Your Chart of Accounts Is a Directed Graph
Every business has a chart of accounts. Most people treat it as a flat list of categories. It is not. It is a directed graph - nodes are your cost and revenue lines, edges are causal relationships between business activities and financial outcomes. The goal is to find the soft spots - edges where value is leaking that no one has named yet.
Click any node to trace its downstream causal path.
The Model
A node is any line in your P&L that you can measure: a cost center, a revenue line, a conversion metric, a quality score.
An edge is a causal relationship: “onboarding friction delays time to value,” “support load erodes satisfaction,” “pipeline quality drives win rate.” These are not correlations. They are directional causes that propagate through your business.
A soft spot is an edge where value is leaking and no one has named it yet. Every business has them. Most of the time, the people closest to the work already feel them - they just lack the language to surface them to leadership.
Finding Soft Spots
The people closest to the work already know where the soft spots are. They feel them every day. They just lack the vocabulary to name them as edges in a graph that leadership can act on. Three questions surface them:
Where do you lose the most time between receiving an input and producing an output?
Which part of your process exists only because another part fails silently?
If you had to cut one step and absorb the consequences, which step would cause the least damage?
Feed every response into the graph. Map each answer to a node or edge. The soft spots cluster. The highest-value intervention is usually sitting in the intersection of those answers.
Why This Works
Status quo: A couple of key executives intuitively understand where value leaks in the business. They carry the map in their heads. When they leave, the map leaves with them. Most other people describe problems in their own local vocabulary - “onboarding is slow,” “support is overwhelmed” - without connecting those complaints to financial outcomes.
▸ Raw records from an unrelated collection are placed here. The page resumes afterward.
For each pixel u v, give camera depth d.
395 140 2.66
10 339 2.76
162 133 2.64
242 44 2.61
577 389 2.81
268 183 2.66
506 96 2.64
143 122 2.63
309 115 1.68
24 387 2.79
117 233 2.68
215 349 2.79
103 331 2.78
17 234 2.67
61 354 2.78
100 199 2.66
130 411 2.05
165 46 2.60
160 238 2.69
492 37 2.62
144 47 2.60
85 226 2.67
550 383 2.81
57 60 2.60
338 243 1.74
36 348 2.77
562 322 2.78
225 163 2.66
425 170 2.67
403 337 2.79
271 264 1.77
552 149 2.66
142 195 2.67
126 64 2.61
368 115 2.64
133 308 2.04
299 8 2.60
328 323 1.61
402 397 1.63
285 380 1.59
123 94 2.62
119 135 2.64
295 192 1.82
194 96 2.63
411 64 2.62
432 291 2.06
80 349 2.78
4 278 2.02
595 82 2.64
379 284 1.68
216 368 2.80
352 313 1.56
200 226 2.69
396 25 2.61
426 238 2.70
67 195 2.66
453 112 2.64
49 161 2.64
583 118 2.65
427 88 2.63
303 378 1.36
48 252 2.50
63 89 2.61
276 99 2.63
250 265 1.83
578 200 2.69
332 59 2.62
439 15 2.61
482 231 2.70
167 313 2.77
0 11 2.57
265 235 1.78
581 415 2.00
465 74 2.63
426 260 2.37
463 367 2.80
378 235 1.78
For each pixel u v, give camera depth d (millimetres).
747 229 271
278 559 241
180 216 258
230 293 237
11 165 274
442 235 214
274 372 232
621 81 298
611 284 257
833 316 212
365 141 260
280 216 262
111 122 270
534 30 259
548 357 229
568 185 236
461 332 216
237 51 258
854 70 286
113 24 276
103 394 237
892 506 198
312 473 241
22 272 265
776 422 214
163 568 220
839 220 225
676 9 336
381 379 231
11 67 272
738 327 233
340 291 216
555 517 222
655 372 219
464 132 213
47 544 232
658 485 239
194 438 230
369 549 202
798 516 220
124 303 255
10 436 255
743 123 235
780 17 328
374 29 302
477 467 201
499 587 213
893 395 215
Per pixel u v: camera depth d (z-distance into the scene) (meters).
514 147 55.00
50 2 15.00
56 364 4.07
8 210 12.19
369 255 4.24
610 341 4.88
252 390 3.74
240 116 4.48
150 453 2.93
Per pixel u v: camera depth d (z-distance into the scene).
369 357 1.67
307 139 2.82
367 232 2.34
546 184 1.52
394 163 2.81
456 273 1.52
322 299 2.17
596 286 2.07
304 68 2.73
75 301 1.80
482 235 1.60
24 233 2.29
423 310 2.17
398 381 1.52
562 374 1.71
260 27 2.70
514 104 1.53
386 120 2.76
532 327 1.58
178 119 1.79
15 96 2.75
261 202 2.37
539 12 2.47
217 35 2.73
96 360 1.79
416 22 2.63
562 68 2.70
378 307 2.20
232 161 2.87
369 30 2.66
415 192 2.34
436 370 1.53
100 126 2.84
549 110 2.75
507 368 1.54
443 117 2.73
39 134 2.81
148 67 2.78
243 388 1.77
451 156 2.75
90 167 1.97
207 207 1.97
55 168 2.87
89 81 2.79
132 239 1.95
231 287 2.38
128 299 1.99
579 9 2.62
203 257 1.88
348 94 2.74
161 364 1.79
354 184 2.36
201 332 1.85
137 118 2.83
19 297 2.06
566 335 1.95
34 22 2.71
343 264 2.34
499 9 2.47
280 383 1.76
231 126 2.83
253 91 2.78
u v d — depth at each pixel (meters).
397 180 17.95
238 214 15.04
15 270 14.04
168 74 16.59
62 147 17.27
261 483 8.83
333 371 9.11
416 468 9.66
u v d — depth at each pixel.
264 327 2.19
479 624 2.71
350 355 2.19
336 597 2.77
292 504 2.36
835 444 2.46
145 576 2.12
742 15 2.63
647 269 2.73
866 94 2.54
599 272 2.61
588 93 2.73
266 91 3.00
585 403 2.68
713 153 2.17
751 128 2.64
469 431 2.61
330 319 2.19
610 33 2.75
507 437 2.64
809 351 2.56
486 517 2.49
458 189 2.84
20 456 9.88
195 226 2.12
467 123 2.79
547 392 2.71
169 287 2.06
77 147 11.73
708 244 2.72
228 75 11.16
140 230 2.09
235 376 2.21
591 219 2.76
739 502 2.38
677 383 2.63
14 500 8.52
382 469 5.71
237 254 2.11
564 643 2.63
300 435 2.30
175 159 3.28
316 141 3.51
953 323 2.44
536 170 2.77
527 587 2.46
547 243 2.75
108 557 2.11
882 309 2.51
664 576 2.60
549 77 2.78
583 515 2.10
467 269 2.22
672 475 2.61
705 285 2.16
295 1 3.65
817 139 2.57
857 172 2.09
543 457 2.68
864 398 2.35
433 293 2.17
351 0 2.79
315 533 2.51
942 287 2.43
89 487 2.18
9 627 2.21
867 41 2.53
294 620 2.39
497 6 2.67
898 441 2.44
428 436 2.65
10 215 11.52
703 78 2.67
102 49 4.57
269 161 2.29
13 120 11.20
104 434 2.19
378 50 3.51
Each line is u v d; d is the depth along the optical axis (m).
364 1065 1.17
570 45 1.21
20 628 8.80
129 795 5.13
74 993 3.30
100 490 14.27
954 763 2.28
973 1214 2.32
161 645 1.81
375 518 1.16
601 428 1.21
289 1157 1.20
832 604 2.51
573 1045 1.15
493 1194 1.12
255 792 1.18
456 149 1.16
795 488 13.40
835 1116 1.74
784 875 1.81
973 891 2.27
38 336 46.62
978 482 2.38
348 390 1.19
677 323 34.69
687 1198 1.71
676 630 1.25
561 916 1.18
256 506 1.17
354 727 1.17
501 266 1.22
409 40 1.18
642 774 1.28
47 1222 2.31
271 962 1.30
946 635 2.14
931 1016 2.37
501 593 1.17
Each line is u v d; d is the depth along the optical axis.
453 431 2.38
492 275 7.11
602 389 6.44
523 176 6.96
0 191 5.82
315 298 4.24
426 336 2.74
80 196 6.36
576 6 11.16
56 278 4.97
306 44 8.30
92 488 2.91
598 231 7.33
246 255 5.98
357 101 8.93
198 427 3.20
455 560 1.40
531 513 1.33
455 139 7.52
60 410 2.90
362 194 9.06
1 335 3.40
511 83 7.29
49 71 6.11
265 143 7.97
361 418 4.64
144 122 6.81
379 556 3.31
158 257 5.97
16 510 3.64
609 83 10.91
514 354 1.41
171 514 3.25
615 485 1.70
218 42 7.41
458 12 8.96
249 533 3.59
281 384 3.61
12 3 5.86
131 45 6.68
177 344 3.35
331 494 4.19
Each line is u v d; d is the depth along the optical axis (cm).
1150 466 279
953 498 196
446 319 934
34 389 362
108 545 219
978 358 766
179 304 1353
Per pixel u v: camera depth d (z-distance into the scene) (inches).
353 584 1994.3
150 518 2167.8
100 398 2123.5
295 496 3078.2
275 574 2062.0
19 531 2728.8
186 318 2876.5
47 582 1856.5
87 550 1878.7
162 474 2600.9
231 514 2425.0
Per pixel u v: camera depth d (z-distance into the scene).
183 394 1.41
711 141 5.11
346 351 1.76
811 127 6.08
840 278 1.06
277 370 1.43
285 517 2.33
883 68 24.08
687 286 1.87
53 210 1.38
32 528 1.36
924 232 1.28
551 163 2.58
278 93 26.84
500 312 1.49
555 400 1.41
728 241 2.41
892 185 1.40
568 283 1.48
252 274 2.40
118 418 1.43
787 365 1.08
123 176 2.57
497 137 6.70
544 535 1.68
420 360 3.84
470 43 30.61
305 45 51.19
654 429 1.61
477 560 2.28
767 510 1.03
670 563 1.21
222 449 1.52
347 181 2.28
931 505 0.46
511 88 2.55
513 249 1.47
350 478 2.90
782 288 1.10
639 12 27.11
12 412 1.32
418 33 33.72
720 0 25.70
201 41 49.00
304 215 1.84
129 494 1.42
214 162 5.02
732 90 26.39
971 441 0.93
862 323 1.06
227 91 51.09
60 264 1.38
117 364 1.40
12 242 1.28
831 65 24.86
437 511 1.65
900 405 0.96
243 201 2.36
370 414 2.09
The target state: The graph gives the entire organization a shared language. When anyone - from a frontline rep to a VP - can say “there is a soft spot on the edge between onboarding friction and time to value,” that complaint becomes actionable. It maps to a node. It connects to a dollar amount. It can be prioritized.
The power of the directed graph is not the math. It is the network effect of shared language. Every person who learns to name edges and soft spots becomes a sensor for value leakage. The more people speak the language, the more signal leadership gets, and the faster the organization names the leaks that were hiding in plain sight.
From Graph to Action
Once you find a soft spot, the AI Operations Tools evaluate what to do about it:
Thanks to James Garvey for encouraging me to formalize and publish these frameworks.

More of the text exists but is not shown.